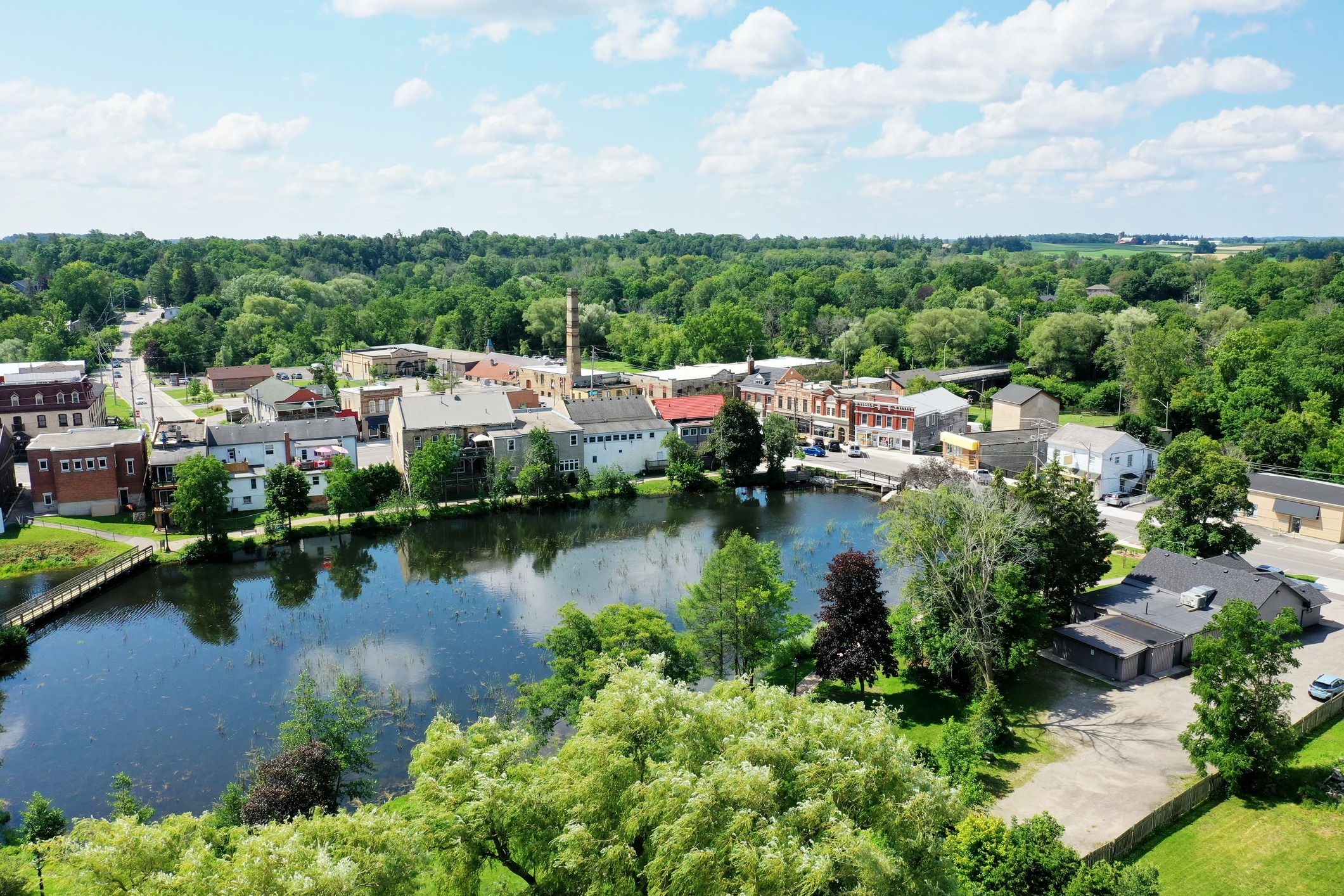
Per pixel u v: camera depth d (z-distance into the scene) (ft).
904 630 220.64
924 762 170.09
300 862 97.25
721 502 407.64
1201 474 267.80
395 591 296.92
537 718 181.06
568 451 429.38
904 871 104.27
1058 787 174.81
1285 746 168.45
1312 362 488.02
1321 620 250.78
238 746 201.67
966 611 207.72
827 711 123.54
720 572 204.23
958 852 133.59
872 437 497.87
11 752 200.34
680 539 351.87
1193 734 178.50
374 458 433.07
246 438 400.67
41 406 462.60
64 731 209.46
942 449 485.97
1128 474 394.93
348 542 351.46
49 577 310.24
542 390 624.18
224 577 313.32
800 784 110.63
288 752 151.53
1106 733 195.11
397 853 106.63
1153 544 279.08
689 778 103.86
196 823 114.21
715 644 204.13
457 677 231.71
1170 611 237.66
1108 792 172.76
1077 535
■ ■ ■
> INSTRUCTIONS TO FOLLOW
Using the entries above, repeat only the lines from the one containing "924 762 170.09" through the one containing "800 784 110.63", end lines included.

> REPLY TO THE EXERCISE
924 762 170.09
300 862 97.25
721 502 407.64
1201 474 267.80
395 591 296.92
537 718 181.06
568 451 429.38
904 871 104.27
1058 787 174.81
1285 746 168.45
1312 362 488.02
1321 620 250.78
238 746 201.67
966 611 207.72
827 711 123.54
720 572 204.23
958 852 133.59
872 437 497.87
11 752 200.34
680 539 351.87
1193 734 178.50
374 458 433.07
246 438 400.67
41 406 462.60
64 731 209.46
942 449 485.97
1128 474 394.93
348 542 351.46
49 577 310.24
542 390 624.18
224 577 313.32
800 784 110.63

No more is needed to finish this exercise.